Anisotropy of fracture toughness and fracture behavior of Fe20Cr5Al oxide dispersion-strengthened alloy has been investigated by means of compression tests, hardness tests, and wedge splitting test. The results show a small effect of the compression direction on yield strength (YS) and strain hardening. The YS is minimum for longitudinal direction and maximum for the tangential direction. The transverse plastic strain ratio is similar for tangential and longitudinal directions but very different from that in normal direction. Hardness depends on the indentation plane; it is lower for any plane parallel to the L-T plane and of similar magnitude for the other orthogonal planes, i.e., the L-S and T-S planes. Macroscopically, two failure modes have been observed after wedge-splitting tests, those of LS and TS specimens in which fracture deviates along one or two branches normal to the notch plane, and those of LT, TL, SL, and ST specimens in which fracture propagates along the notch plane.
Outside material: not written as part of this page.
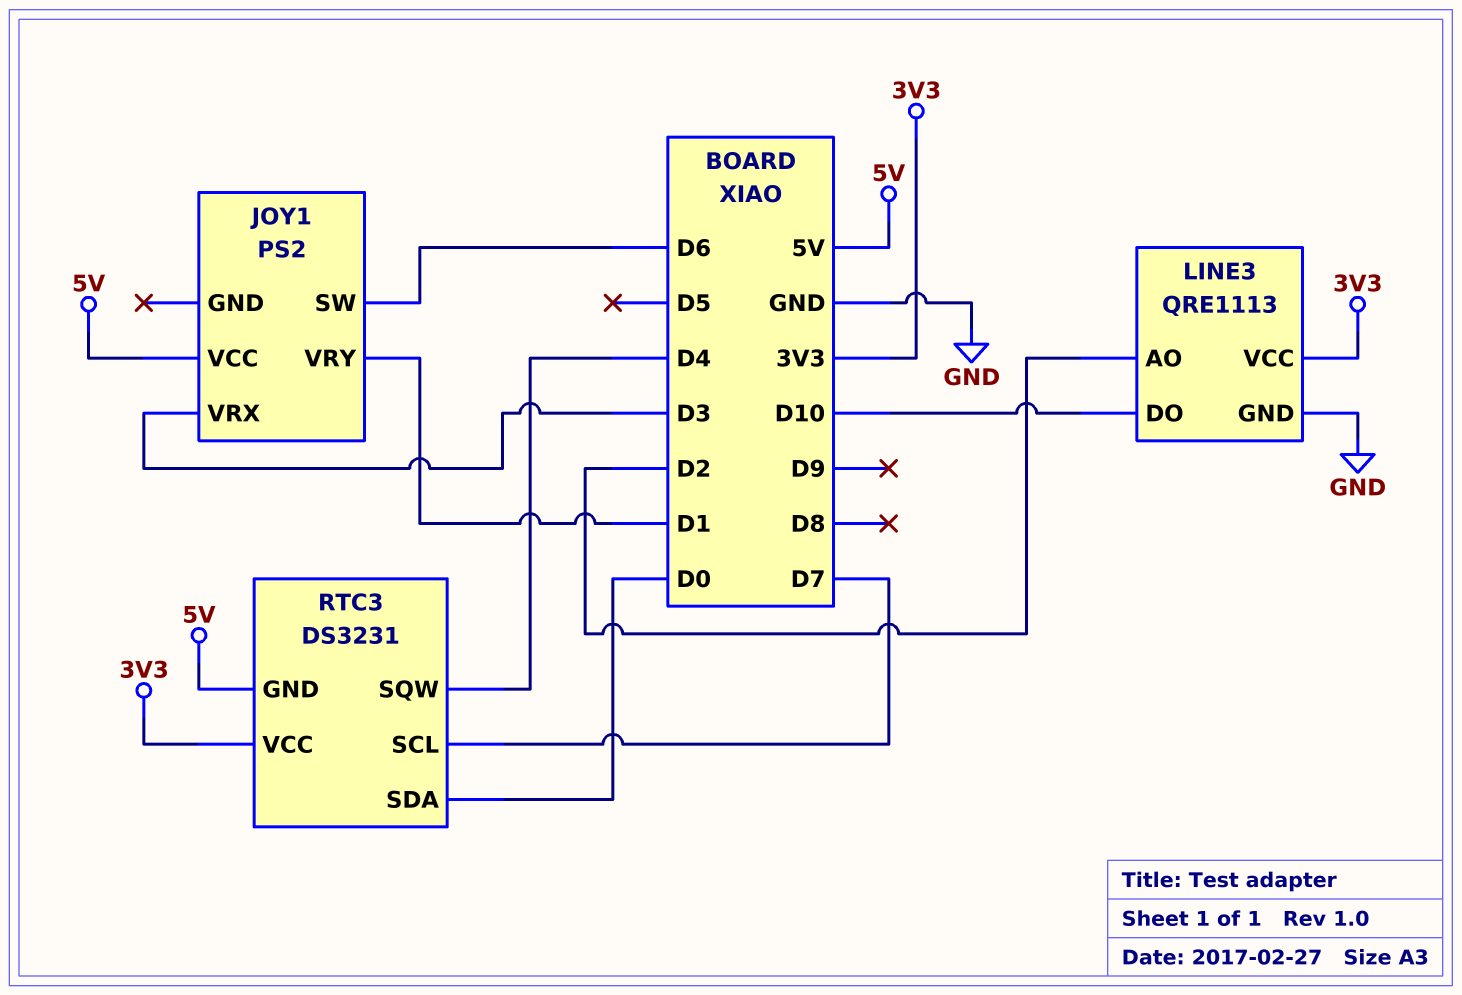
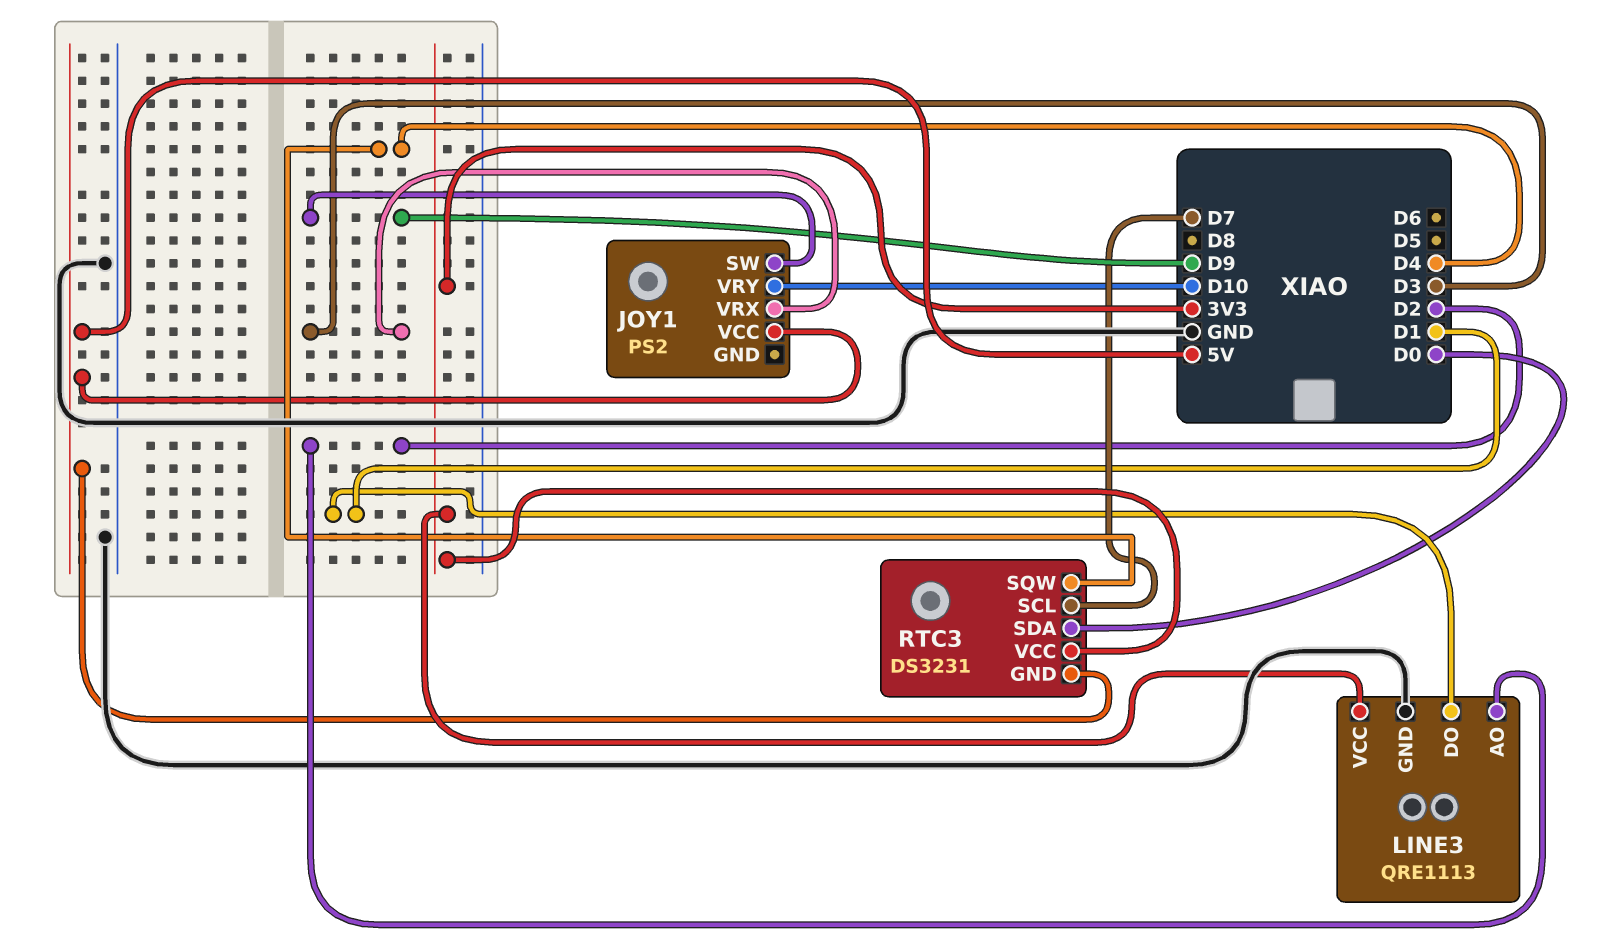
JOY1 pin SW: D6 -> D9
JOY1 pin VRY: D1 -> D10
LINE3 pin DO: D10 -> D1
Besides LT and TL specimens present delaminations parallel to L-T plane. Both, the fracture surface of branching cracks and that of the delaminations, show an intergranular brittle fracture appearance. It is proposed that the main cause of the delamination and crack branching is the alignment in the mesoscopic scale of the ultrafine grains structure which is enhanced by the 〈110〉-texture of the material and by the presence in the grain boundaries of both yttria dispersoids and impurity contaminations. An elastoplastic finite element analysis was performed to study what stress state is the cause of the branches and delaminations. It is concluded that the normal to the crack branches and/or the shear stress components could determine the crack bifurcation mechanism, whereas the delamination it seems that it is controlled by the magnitude of the stress component normal to the delamination plane.